■ PROBLEM TO SOLVE:
An exact copy of all the data below is needed, without its pictures.

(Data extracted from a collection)
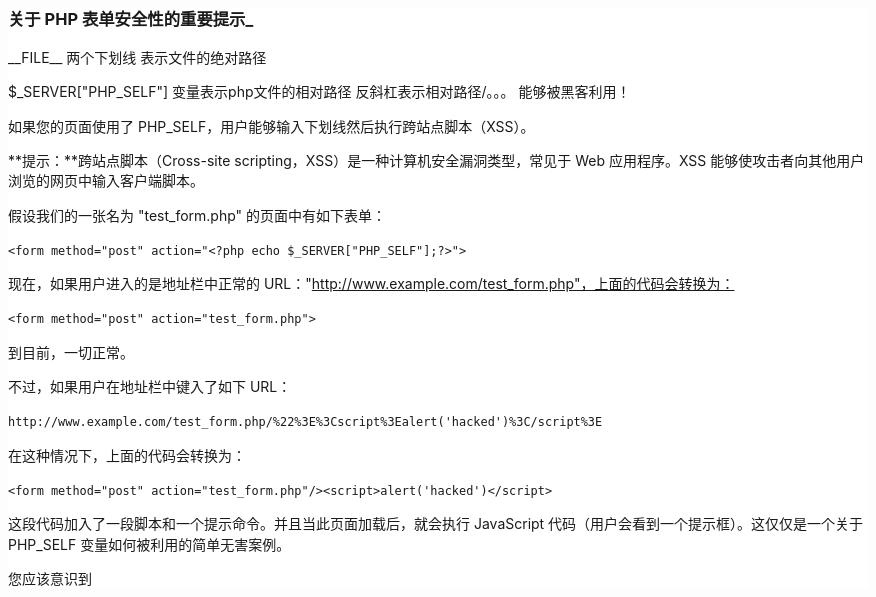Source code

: ### 关于 PHP 表单安全性的重要提示_

\_\_FILE\_\_      两个下划线  表示文件的绝对路径

$_SERVER["PHP_SELF"] 变量表示php文件的相对路径  反斜杠表示相对路径/。。。   能够被黑客利用！

如果您的页面使用了 PHP_SELF，用户能够输入下划线然后执行跨站点脚本（XSS）。

**提示：**跨站点脚本（Cross-site scripting，XSS）是一种计算机安全漏洞类型，常见于 Web 应用程序。XSS 能够使攻击者向其他用户浏览的网页中输入客户端脚本。

假设我们的一张名为 "test_form.php" 的页面中有如下表单：

```
<form method="post" action="<?php echo $_SERVER["PHP_SELF"];?>">
```

现在，如果用户进入的是地址栏中正常的 URL："http://www.example.com/test_form.php"，上面的代码会转换为：

```
<form method="post" action="test_form.php">
```

到目前，一切正常。

不过，如果用户在地址栏中键入了如下 URL：

```
http://www.example.com/test_form.php/%22%3E%3Cscript%3Ealert('hacked')%3C/script%3E
```

在这种情况下，上面的代码会转换为：

```
<form method="post" action="test_form.php"/><script>alert('hacked')</script>
```

这段代码加入了一段脚本和一个提示命令。并且当此页面加载后，就会执行 JavaScript 代码（用户会看到一个提示框）。这仅仅是一个关于 PHP_SELF 变量如何被利用的简单无害案例。

您应该意识到 *<script> 标签内能够添加任何 JavaScript 代码*！黑客能够把用户重定向到另一台服务器上的某个文件，该文件中的恶意代码能够更改全局变量或将表单提交到其他地址以保存用户数据，等等。

### 如果避免 $_SERVER["PHP_SELF"] 被利用？

通过使用 htmlspecialchars() 函数能够避免 $_SERVER["PHP_SELF"] 被利用。

表单代码是这样的：

```
<form method="post" action="<?php echo htmlspecialchars($_SERVER["PHP_SELF"]);?>">
```

htmlspecialchars() 函数把特殊字符转换为 HTML 实体。现在，如果用户试图利用 PHP_SELF 变量，会导致如下输出：

```
<form method="post" action="test_form.php/&quot;&gt;&lt;script&gt;alert('hacked')&lt;/script&gt;">
```

无法利用，没有危害！

### 通过 PHP 验证表单数据

我们要做的第一件事是通过 PHP 的 htmlspecialchars() 函数传递所有变量。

■ SOLVED EXERCISE:
Source code

: ### 关于 PHP 表单安全性的重要提示_

\_\_FILE\_\_      两个下划线  表示文件的绝对路径

$_SERVER["PHP_SELF"] 变量表示php文件的相对路径  反斜杠表示相对路径/。。。   能够被黑客利用！

如果您的页面使用了 PHP_SELF，用户能够输入下划线然后执行跨站点脚本（XSS）。

**提示：**跨站点脚本（Cross-site scripting，XSS）是一种计算机安全漏洞类型，常见于 Web 应用程序。XSS 能够使攻击者向其他用户浏览的网页中输入客户端脚本。

假设我们的一张名为 "test_form.php" 的页面中有如下表单：

```
<form method="post" action="<?php echo $_SERVER["PHP_SELF"];?>">
```

现在，如果用户进入的是地址栏中正常的 URL："http://www.example.com/test_form.php"，上面的代码会转换为：

```
<form method="post" action="test_form.php">
```

到目前，一切正常。

不过，如果用户在地址栏中键入了如下 URL：

```
http://www.example.com/test_form.php/%22%3E%3Cscript%3Ealert('hacked')%3C/script%3E
```

在这种情况下，上面的代码会转换为：

```
<form method="post" action="test_form.php"/><script>alert('hacked')</script>
```

这段代码加入了一段脚本和一个提示命令。并且当此页面加载后，就会执行 JavaScript 代码（用户会看到一个提示框）。这仅仅是一个关于 PHP_SELF 变量如何被利用的简单无害案例。

您应该意识到 *<script> 标签内能够添加任何 JavaScript 代码*！黑客能够把用户重定向到另一台服务器上的某个文件，该文件中的恶意代码能够更改全局变量或将表单提交到其他地址以保存用户数据，等等。

### 如果避免 $_SERVER["PHP_SELF"] 被利用？

通过使用 htmlspecialchars() 函数能够避免 $_SERVER["PHP_SELF"] 被利用。

表单代码是这样的：

```
<form method="post" action="<?php echo htmlspecialchars($_SERVER["PHP_SELF"]);?>">
```

htmlspecialchars() 函数把特殊字符转换为 HTML 实体。现在，如果用户试图利用 PHP_SELF 变量，会导致如下输出：

```
<form method="post" action="test_form.php/&quot;&gt;&lt;script&gt;alert('hacked')&lt;/script&gt;">
```

无法利用，没有危害！

### 通过 PHP 验证表单数据

我们要做的第一件事是通过 PHP 的 htmlspecialchars() 函数传递所有变量。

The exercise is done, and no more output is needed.